● Your task: In the entries that follow, find the line containing "right hip: (602, 280)"; from there, copy every line exactly through the line containing "neck: (365, 512)".

Limb landmark coordinates:
◆ ◆ ◆ ◆ ◆
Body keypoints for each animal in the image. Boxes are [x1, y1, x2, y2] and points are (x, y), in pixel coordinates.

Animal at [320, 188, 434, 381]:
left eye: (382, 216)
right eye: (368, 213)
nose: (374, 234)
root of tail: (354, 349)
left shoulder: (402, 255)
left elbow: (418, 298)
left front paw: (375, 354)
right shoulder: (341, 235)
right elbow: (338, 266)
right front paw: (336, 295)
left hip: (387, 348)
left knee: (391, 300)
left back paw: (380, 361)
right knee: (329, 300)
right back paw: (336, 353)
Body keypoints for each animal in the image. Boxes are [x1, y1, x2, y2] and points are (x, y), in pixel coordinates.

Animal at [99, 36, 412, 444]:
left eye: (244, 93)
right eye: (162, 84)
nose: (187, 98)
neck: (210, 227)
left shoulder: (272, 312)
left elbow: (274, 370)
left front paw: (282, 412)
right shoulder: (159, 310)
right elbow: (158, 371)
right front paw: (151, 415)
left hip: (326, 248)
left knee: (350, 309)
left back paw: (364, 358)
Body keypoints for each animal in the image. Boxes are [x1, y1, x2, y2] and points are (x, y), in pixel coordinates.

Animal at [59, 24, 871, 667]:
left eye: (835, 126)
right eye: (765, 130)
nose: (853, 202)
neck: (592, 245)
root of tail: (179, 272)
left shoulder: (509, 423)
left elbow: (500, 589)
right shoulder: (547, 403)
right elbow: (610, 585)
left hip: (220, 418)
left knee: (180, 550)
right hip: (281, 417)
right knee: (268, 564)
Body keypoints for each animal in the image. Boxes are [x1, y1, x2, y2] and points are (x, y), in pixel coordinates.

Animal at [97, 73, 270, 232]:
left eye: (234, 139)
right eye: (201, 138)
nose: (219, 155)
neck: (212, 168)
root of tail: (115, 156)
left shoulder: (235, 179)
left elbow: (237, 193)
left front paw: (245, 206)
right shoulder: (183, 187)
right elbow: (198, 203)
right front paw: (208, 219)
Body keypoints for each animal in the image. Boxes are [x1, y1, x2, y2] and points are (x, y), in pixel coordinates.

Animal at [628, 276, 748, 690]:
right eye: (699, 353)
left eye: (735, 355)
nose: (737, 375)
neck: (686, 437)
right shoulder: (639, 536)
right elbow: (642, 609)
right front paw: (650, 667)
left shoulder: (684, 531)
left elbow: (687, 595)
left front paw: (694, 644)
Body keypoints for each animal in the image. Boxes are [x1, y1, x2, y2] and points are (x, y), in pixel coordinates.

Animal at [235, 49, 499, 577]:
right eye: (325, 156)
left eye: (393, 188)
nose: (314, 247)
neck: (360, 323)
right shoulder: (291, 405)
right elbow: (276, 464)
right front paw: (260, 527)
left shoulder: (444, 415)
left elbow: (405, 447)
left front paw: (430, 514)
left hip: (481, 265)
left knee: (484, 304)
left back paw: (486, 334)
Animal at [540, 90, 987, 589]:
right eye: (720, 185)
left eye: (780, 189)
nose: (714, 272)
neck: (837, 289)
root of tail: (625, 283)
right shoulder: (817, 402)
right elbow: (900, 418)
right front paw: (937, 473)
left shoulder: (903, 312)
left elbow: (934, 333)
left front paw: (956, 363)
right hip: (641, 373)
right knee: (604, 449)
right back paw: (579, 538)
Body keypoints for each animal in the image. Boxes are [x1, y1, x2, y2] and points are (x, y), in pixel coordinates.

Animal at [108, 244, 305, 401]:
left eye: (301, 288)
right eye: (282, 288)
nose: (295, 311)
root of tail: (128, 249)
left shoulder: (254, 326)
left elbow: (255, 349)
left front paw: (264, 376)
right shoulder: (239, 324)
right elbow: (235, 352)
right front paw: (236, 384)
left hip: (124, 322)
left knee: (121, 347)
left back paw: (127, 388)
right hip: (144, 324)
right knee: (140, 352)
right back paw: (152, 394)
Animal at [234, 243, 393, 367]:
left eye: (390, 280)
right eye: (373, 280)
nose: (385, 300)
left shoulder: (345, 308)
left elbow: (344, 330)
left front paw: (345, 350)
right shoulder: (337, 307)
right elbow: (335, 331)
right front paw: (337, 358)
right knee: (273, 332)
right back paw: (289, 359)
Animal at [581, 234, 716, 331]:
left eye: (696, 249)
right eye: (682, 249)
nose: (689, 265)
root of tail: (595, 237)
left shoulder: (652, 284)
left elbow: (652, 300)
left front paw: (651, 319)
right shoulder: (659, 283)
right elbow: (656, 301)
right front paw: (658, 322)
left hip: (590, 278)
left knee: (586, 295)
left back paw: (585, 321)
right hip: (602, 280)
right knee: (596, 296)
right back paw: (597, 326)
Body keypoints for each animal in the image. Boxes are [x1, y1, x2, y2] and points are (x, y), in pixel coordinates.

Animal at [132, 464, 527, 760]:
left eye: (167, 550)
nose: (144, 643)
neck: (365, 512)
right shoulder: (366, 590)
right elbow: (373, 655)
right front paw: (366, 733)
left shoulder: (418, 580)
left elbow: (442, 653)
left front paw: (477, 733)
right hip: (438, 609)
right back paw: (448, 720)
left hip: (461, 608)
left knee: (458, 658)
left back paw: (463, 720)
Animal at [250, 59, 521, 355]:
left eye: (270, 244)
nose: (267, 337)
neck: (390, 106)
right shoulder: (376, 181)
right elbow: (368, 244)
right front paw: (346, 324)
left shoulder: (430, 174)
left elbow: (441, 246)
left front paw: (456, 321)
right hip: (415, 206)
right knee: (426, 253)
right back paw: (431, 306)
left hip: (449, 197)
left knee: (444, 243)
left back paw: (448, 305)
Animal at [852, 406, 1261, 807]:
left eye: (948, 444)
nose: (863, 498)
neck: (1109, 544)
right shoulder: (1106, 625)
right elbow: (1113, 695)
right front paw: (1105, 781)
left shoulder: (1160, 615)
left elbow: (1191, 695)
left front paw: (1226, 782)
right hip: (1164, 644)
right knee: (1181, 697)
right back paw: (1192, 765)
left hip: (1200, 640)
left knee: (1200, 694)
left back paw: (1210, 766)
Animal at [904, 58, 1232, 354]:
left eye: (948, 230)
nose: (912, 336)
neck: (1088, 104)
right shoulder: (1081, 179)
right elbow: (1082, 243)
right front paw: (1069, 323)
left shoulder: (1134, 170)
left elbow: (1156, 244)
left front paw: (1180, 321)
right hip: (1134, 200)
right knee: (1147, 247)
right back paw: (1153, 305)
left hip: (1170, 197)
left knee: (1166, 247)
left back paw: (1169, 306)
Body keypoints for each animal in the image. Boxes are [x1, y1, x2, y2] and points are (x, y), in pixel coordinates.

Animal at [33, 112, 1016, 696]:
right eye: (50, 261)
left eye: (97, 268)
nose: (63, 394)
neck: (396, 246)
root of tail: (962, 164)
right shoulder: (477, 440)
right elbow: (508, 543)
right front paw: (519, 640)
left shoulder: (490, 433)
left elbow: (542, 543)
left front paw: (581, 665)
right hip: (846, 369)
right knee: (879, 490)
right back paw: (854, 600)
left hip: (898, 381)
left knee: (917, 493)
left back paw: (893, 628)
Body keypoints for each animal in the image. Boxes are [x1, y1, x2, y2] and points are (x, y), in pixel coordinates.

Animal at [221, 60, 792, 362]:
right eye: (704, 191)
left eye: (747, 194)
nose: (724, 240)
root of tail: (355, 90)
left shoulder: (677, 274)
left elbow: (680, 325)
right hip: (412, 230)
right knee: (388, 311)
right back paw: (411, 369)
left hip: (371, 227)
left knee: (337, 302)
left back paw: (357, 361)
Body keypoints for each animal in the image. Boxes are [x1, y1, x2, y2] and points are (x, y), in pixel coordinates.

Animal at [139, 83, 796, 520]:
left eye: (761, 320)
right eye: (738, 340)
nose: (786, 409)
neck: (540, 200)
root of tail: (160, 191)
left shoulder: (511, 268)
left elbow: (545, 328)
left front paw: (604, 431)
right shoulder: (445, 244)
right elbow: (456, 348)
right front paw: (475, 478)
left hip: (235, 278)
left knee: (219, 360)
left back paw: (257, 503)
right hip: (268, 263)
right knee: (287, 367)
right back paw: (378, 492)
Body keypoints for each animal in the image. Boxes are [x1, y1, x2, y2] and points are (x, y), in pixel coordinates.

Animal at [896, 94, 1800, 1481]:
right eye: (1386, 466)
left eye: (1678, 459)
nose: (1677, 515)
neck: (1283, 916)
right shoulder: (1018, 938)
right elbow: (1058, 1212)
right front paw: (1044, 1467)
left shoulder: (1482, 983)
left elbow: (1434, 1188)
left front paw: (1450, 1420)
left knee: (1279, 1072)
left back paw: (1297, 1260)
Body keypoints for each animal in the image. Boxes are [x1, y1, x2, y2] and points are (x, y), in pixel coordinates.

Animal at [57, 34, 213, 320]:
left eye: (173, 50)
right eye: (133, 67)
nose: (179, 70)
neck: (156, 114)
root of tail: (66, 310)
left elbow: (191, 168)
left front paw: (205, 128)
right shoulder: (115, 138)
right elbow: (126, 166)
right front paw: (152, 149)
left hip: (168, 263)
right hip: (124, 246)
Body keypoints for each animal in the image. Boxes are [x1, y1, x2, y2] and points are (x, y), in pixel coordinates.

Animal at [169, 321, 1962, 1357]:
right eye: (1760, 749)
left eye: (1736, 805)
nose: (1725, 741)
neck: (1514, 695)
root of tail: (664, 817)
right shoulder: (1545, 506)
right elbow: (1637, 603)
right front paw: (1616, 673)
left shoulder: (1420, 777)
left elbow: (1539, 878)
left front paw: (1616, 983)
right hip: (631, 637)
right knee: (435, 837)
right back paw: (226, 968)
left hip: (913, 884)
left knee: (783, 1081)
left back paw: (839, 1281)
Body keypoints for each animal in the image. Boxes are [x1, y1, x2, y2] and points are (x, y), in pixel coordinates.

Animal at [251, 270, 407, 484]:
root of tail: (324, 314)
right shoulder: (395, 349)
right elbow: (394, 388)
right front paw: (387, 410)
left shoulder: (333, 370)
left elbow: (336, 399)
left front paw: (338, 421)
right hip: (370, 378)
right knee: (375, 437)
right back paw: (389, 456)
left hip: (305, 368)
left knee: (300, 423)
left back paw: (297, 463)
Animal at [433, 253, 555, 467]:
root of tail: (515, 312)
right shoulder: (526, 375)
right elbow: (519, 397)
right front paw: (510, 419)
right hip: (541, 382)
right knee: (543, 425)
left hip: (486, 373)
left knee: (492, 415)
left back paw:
◆ ◆ ◆ ◆ ◆
● Result:
right hip: (602, 280)
right knee: (596, 296)
right back paw: (597, 326)
Body keypoints for each animal in the image. Boxes are [x1, y1, x2, y2] and points are (x, y), in pixel coordinates.

Animal at [132, 464, 527, 760]:
left eye: (167, 550)
nose: (144, 643)
neck: (365, 512)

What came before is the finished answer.